I suppose use transform
and create another index is a best way. I will explain.
To know IP 192.168.1.1 has both Port 22 and 3389, you need to aggregate by IP. Even in Elasticsearch, to query or filter on aggregated buckets are really restricted. The only way is bucket selector aggregation. It is not as free as query / filter on documents.
If you want to know the count on Elasticsearch, this query:
GET /test_bucket_selecter/_search?filter_path=aggregations.stats.count,aggregations.hosts.buckets.key
{
"query":{
"bool":{
"should":[
{"term":{"Port":"22"}},
{"term":{"Port":"3389"}}
]
}
},
"size":0,
"aggs":{
"hosts":{
"multi_terms":{
"terms":[
{"field":"IP"},
{"field":"OS"}
]
},
"aggs":{
"port_cardinality":{
"cardinality":{
"field":"Port"
}
},
"cardinality_filter":{
"bucket_selector": {
"buckets_path": {
"portCardinality": "port_cardinality"},
"script": "params.portCardinality >= 2"
}
}
}
},
"stats":{
"stats_bucket": {
"buckets_path": "hosts>port_cardinality"
}
}
}
}
gives you:
{
"aggregations" : {
"hosts" : {
"buckets" : [
{
"key" : [
"192.168.1.1",
"Windows 10"
]
}
]
},
"stats" : {
"count" : 1
}
}
}
but such complex query is not achivable with "aggregation based > Data Table".

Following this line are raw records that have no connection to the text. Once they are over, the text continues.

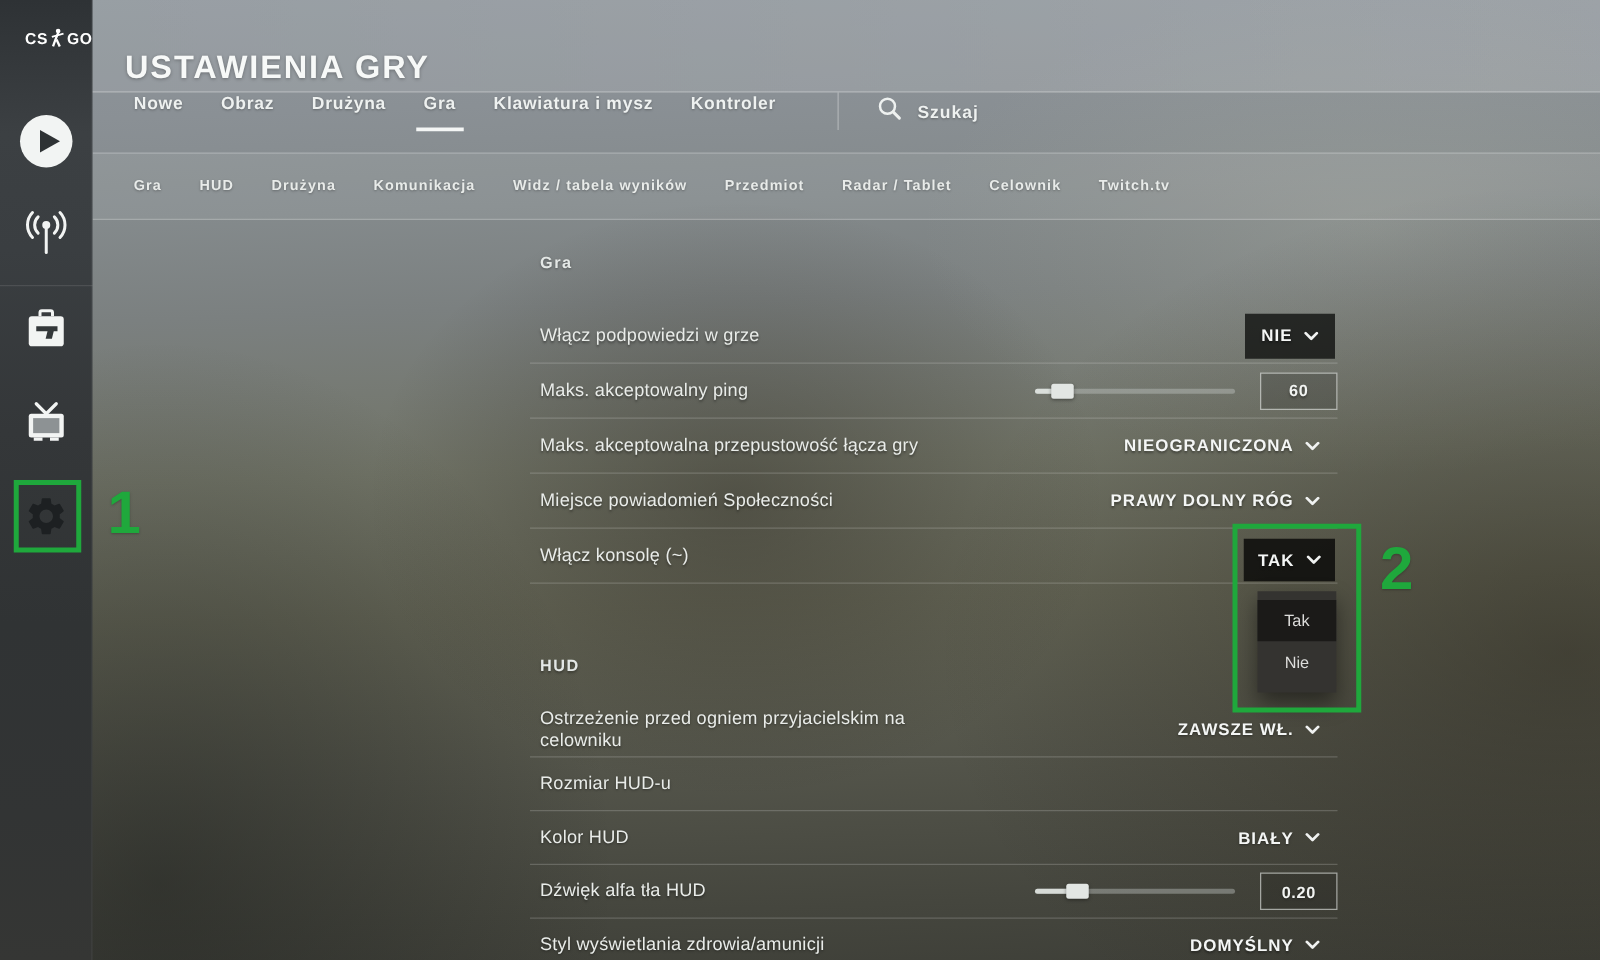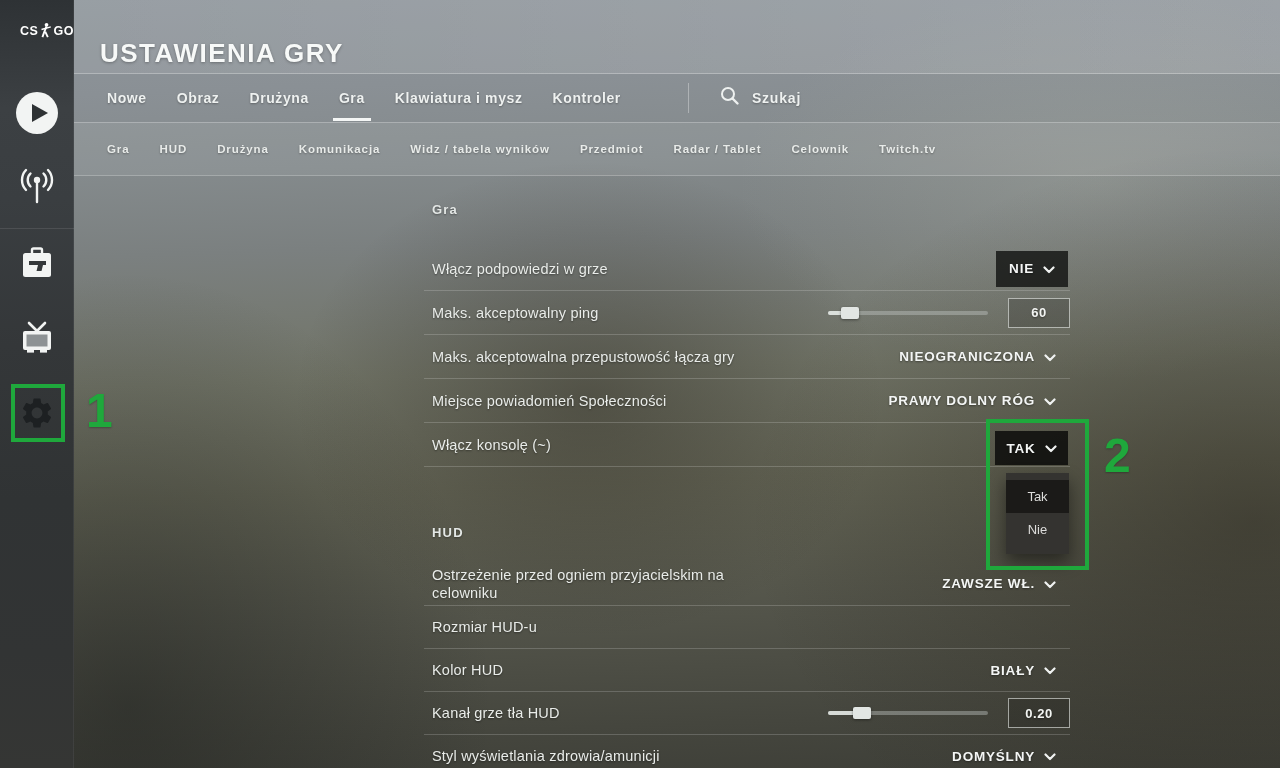--- a/index.html
+++ b/index.html
@@ -17,25 +17,25 @@
 
   
   .header-band{position:absolute;left:0;top:0;right:0;height:74px;
     background:linear-gradient(90deg,rgba(255,255,255,0.08),rgba(255,255,255,0.14));
     border-bottom:1px solid rgba(255,255,255,0.28);}
   .page-title{position:absolute;left:100px;top:0;height:74px;display:flex;align-items:center;
     color:#f7f9f8;font-size:26px;font-weight:bold;letter-spacing:1.5px;text-shadow:0 1px 3px rgba(0,0,0,0.3);margin-top:16px;}
 
   .tabs-band{position:absolute;left:74px;top:74px;right:0;height:49px;
     border-bottom:1px solid rgba(255,255,255,0.30);
-    display:flex;align-items:center;padding-left:33px;}
+    display:flex;align-items:flex-start;padding-left:33px;}
   .tab{position:relative;color:#eef1f0;font-size:14px;font-weight:bold;letter-spacing:0.6px;
     margin-right:30px;cursor:default;text-shadow:0 1px 2px rgba(0,0,0,0.3);}
   .tab.active::after{content:"";position:absolute;left:-6px;right:-6px;bottom:-15px;height:3px;background:#f4f6f5;}
-  .tab-search{display:flex;align-items:center;margin-left:37px;padding-left:31px;height:30px;
+  .tab-search{display:flex;align-items:center;margin-left:19px;padding-left:31px;height:30px;
     border-left:1px solid rgba(255,255,255,0.32);gap:12px;}
   .tab-search .lbl{color:#eef1f0;font-size:14px;font-weight:bold;letter-spacing:0.8px;text-shadow:0 1px 2px rgba(0,0,0,0.3);}
 
   .subtabs-band{position:absolute;left:74px;top:123px;right:0;height:53px;
     background:rgba(255,255,255,0.07);border-bottom:1px solid rgba(255,255,255,0.22);
     display:flex;align-items:center;padding-left:33px;gap:30px;}
   .subtab{color:#e8ebe9;font-size:11.5px;font-weight:bold;letter-spacing:0.9px;text-shadow:0 1px 2px rgba(0,0,0,0.3);}
 
   
   .sidebar{position:absolute;left:0;top:0;width:74px;height:768px;z-index:10;
@@ -256,21 +256,21 @@
       <span class="row-label">Kolor HUD</span>
       <div class="dd">
         <span class="dd-val">BIAŁY</span>
         <span><svg width="12" height="8" viewBox="0 0 12 8">
               <polyline points="1.5,1.5 6,6 10.5,1.5" stroke="#f0f2f1" stroke-width="2.2" fill="none" stroke-linecap="round" stroke-linejoin="round"></polyline>
             </svg></span>
       </div>
     </div>
 
     <div class="row h43">
-      <span class="row-label">Kanał grze tła HUD</span>
+      <span class="row-label">Dźwięk alfa tła HUD</span>
       <div class="right-group">
         <div class="slider" style="--pct: 21%;">
           <div class="track"></div>
           <div class="fill"></div>
           <div class="handle"></div>
         </div>
         <div class="valbox">
             <span>0.20</span>
           </div>
       </div>

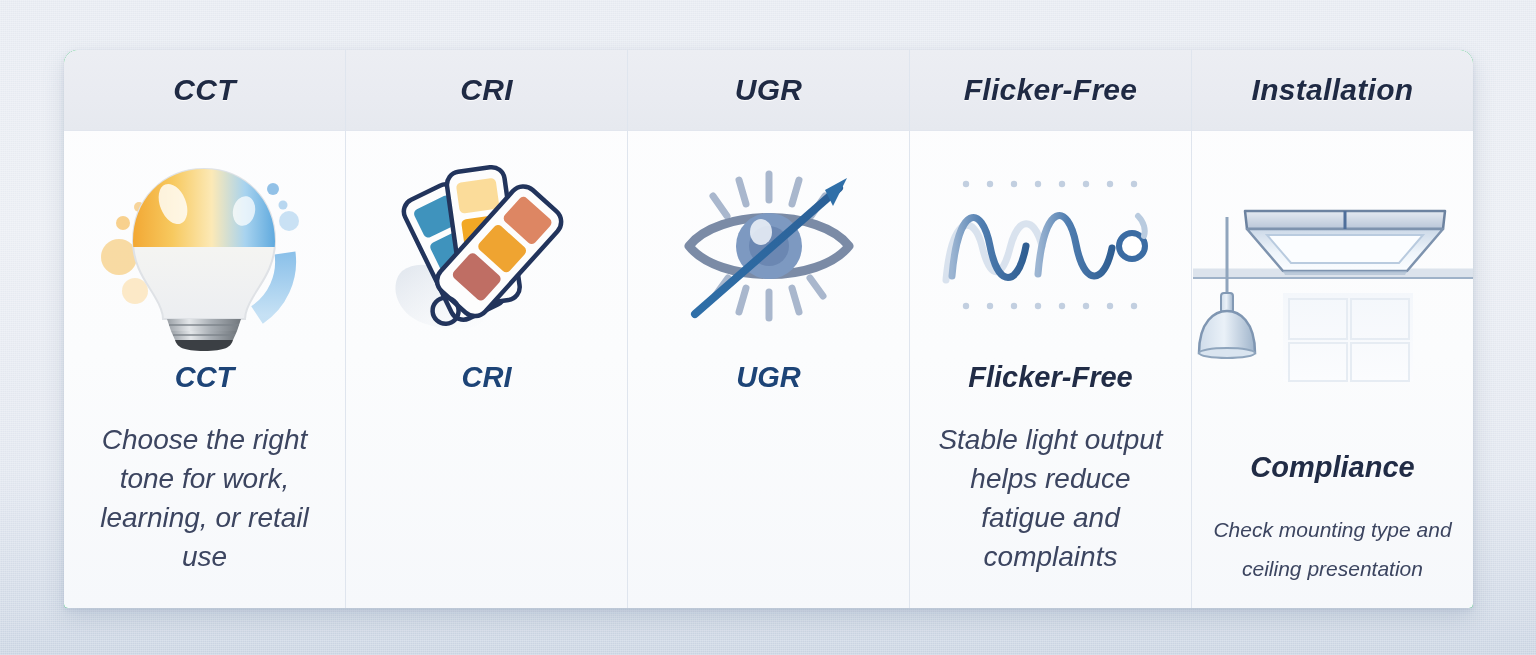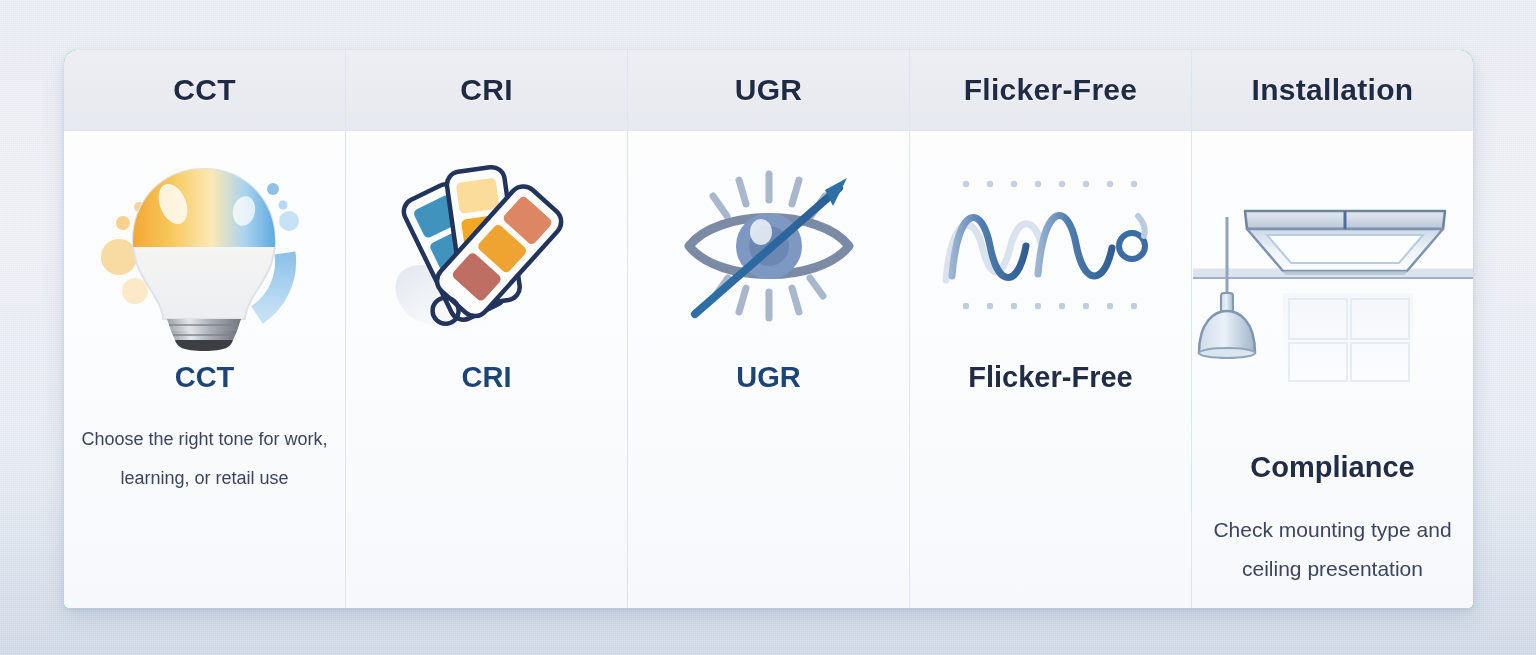--- a/index.html
+++ b/index.html
@@ -15,21 +15,21 @@
     position:absolute; inset:0; pointer-events:none;
     background-image:
       repeating-linear-gradient(0deg, rgba(255,255,255,0.35) 0 1px, rgba(0,0,0,0.012) 1px 2px),
       repeating-linear-gradient(90deg, rgba(255,255,255,0.25) 0 1px, rgba(0,0,0,0.010) 1px 2px);
     opacity:.55;
   }
   .panel {
     position:absolute; left:64px; top:50px; width:1409px; height:558px;
     display:flex; border-radius:14px 14px 4px 4px;
     box-shadow:0 10px 22px rgba(110,130,160,0.22), 0 2px 5px rgba(110,130,160,0.16);
-    background:#22c55e; overflow:hidden;
+    background:#22c55e; overflow:hidden;font-style:italic;
   }
   .card {
     position:relative; flex:1 1 0; min-width:0;
     background:linear-gradient(180deg,#fdfdfe 0%, #fbfcfd 55%, #f6f8fb 100%);
     display:flex; flex-direction:column; align-items:center;
     border-right:1px solid #dfe5ee;
   }
   .card:last-child { border-right:none; }
   .card:first-child { border-radius:14px 0 0 4px; }
   .card:last-child  { border-radius:0 14px 4px 0;gap:45px; }
@@ -57,21 +57,21 @@
     width:100%; flex:1 1 auto; padding:0 16px;
     display:flex; flex-direction:column; align-items:center;
   }
   .card-title {
     font-size:29px; font-weight:bold; color:#1d4477;
     margin-bottom:26px; white-space:nowrap;
     text-shadow:0 1px 1px rgba(255,255,255,.85);
   }
   .card-title.dark { color:#212c46; }
   .card-desc {
-    font-size:18px; line-height:39px; color:#3c4560;
+    font-size:28px; line-height:39px; color:#3c4560;
     text-align:center; max-width:100%;
   }
   .card-desc.wide { font-size:21px; }
   svg { display:block; overflow:visible; }
 </style>
 </head>
 <body>
 
 <div class="noise"></div>
 
@@ -277,20 +277,21 @@
 
           <line x1="2" y1="70" x2="188" y2="70" stroke="url(#lineG)" stroke-width="7" stroke-linecap="round"></line>
 
           <circle cx="194" cy="70" r="13" fill="#ffffff" stroke="#3b6ca3" stroke-width="6"></circle>
           <path d="M200 40 C206 46 208 54 206 60" fill="none" stroke="#b9cbdf" stroke-width="6" stroke-linecap="round"></path>
         </svg>
       </span>
     </div>
     <div class="body-area">
       <div class="card-title dark">Flicker-Free</div>
+      <div class="card-desc">Stable light output helps reduce fatigue and complaints</div>
     </div>
   </div>
 
   <div class="card">
     <div class="card-header">
       <span class="card-header-title">Installation</span>
     </div>
     <div class="icon-area">
       <span>
         <svg width="280" height="180" viewBox="0 0 280 180">

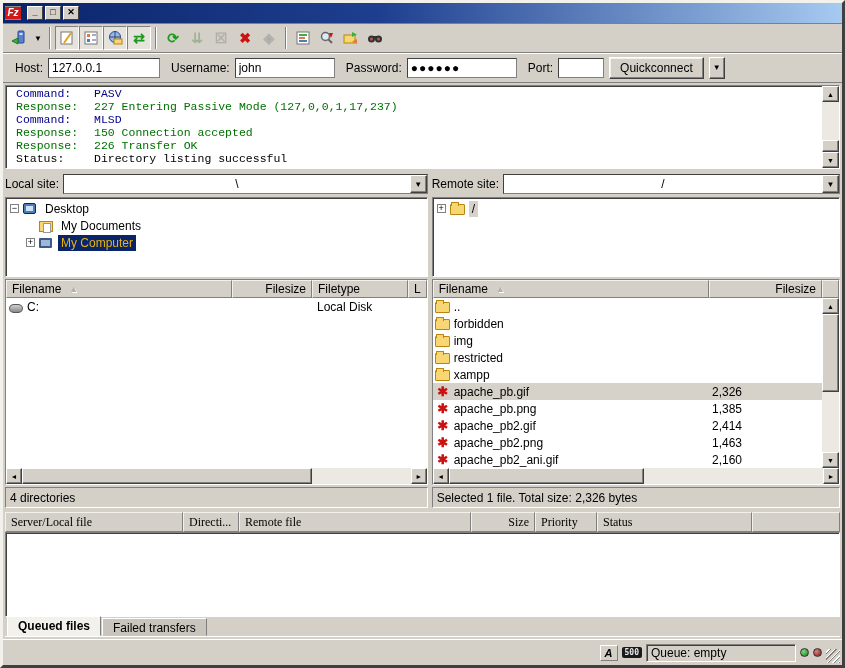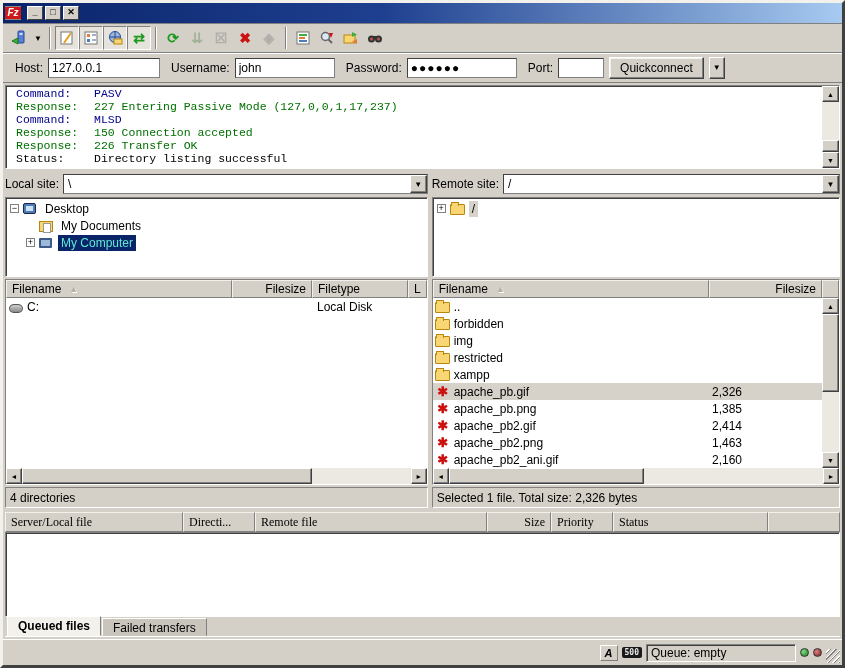--- a/index.html
+++ b/index.html
@@ -69,33 +69,33 @@
   .sb-btn { width:17px; height:16px; background:#d4d0c8; border:1px solid; border-color:#fff #404040 #404040 #fff;
     box-shadow:inset -1px -1px 0 #808080; font-size:7px; display:flex; align-items:center; justify-content:center; color:#000; flex:0 0 auto; }
   .hscroll .sb-btn { width:16px; }
   .sb-thumb { background:#d4d0c8; border:1px solid; border-color:#fff #404040 #404040 #fff; box-shadow:inset -1px -1px 0 #808080; }
 
   
   .panes { flex:0 0 334px; display:flex; gap:4px; padding:2px; }
   .pane { display:flex; flex-direction:column; }
   .pane-left { flex:0 0 419px; }
   .pane-right { flex:1; }
-  .sitebar { height:22px; flex:0 0 22px; display:flex; align-items:center; gap:4px; margin-bottom:2px; }
+  .sitebar { height:22px; flex:0 0 22px; display:flex; align-items:center; gap:4px; margin-bottom:2px;text-align:center; }
   .combo { flex:1; height:20px; background:#fff; border:1px solid #808080; border-top-color:#404040; border-left-color:#404040;
     display:flex; align-items:center; }
   .combo-text { flex:1; padding:0 4px; }
   .combo-btn { width:17px; height:18px; background:#d4d0c8; border:1px solid; border-color:#fff #404040 #404040 #fff;
     box-shadow:inset -1px -1px 0 #808080; font-size:8px; display:flex; align-items:center; justify-content:center; }
   .treebox { flex:0 0 80px; margin-bottom:2px; overflow:hidden; padding:2px 0; }
   .tree-row { height:17px; display:flex; align-items:center; white-space:nowrap; }
   .expander { width:9px; height:9px; border:1px solid #808080; background:#fff; font-size:9px; line-height:7px;
     text-align:center; margin:0 4px; flex:0 0 9px; color:#000; }
   .expander.none { visibility:hidden; }
   .tree-label { padding:1px 3px; }
-  .sel-focus { background:#0a246a; color:#5eead4; }
+  .sel-focus { background:#0a246a; color:#eab308; }
   .sel-blur { background:#d6d2c9; }
   .ticon { width:16px; height:14px; margin-right:3px; display:inline-flex; }
 
   .listbox { flex:1; display:flex; flex-direction:column; overflow:hidden; padding:0; }
   .lheader { height:18px; flex:0 0 18px; display:flex; background:#d4d0c8; }
   .hcell { border:1px solid; border-color:#f3f1ec #808080 #808080 #f3f1ec; padding:1px 5px; display:flex; align-items:center; overflow:hidden; white-space:nowrap; }
   .hcell .sort { margin-left:8px; color:#b5b1a8; font-size:9px; text-shadow:1px 1px 0 #fff; }
   .listbody { flex:1; background:#fff; overflow:hidden; display:flex; }
   .rows { flex:1; }
   .frow { height:17px; display:flex; align-items:center; white-space:nowrap; }
@@ -500,21 +500,21 @@
           <span>Selected 1 file. Total size: 2,326 bytes</span>
         </div>
     </div>
   </div>
 
   <div class="queue-area">
     <div class="qheader">
       <div class="hcell" style="width:178px">
           <span>Server/Local file</span>
         </div>
-      <div class="hcell" style="width:72px">
+      <div class="hcell" style="width:56px">
           <span>Directi...</span>
         </div>
       <div class="hcell" style="width:232px">
           <span>Remote file</span>
         </div>
       <div class="hcell" style="width:64px; justify-content:flex-end">
           <span>Size</span>
         </div>
       <div class="hcell" style="width:62px">
           <span>Priority</span>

As my recent post, you can create transform
to get an index containing documents like:
{
"IP" : "192.168.1.1"
"OS" : [
"Windows 10"
],
"Port" : [
22,
3389
]
}
With this structure documents, your query is easily achieved and more free to visualize in dashboard.
Sample transform
is:
PUT _transform/test_ip_transform
{
"pivot":{
"group_by":{
"IP":{
"terms":{
"field":"IP"
}
}
},
"aggs":{
"Port":{
"scripted_metric": {
"init_script": "state.set = new HashSet()",
"map_script": "if (params['_source'].containsKey(params.field)) {state.set.add(params['_source'][params.field])}",
"combine_script": "return state.set",
"reduce_script": "def ret = new HashSet(); for (s in states) {for (k in s) {ret.add(k);}} return ret",
"params":{
"field": "Port"
}
}
},
"OS":{
"scripted_metric": {
"init_script": "state.set = new HashSet()",
"map_script": "if (params['_source'].containsKey(params.field)) {state.set.add(params['_source'][params.field])}",
"combine_script": "return state.set",
"reduce_script": "def ret = new HashSet(); for (s in states) {for (k in s) {ret.add(k);}} return ret",
"params":{
"field": "OS"
}
}
}
}
},
"source": {
"index":"test_ip"
},
"dest":{
"index": "test_ip_transformed"
},
"frequency": "1m"
}
POST _transform/test_ip_transform/_start
Then you get:
GET /test_ip_transformed/_search?filter_path=hits.hits._source
{
"hits" : {
"hits" : [
{
"_source" : {
"OS" : [
"Windows 10"
],
"IP" : "192.168.1.1",
"Port" : [
22,
3389
]
}
},
{
"_source" : {
"OS" : [
"Windows 2008 R2"
],
"IP" : "192.168.1.2",
"Port" : [
22,
110
]
}
}
]
}
}
With this structure, you can easily query and visualize what you want.
Take care about transform limitations.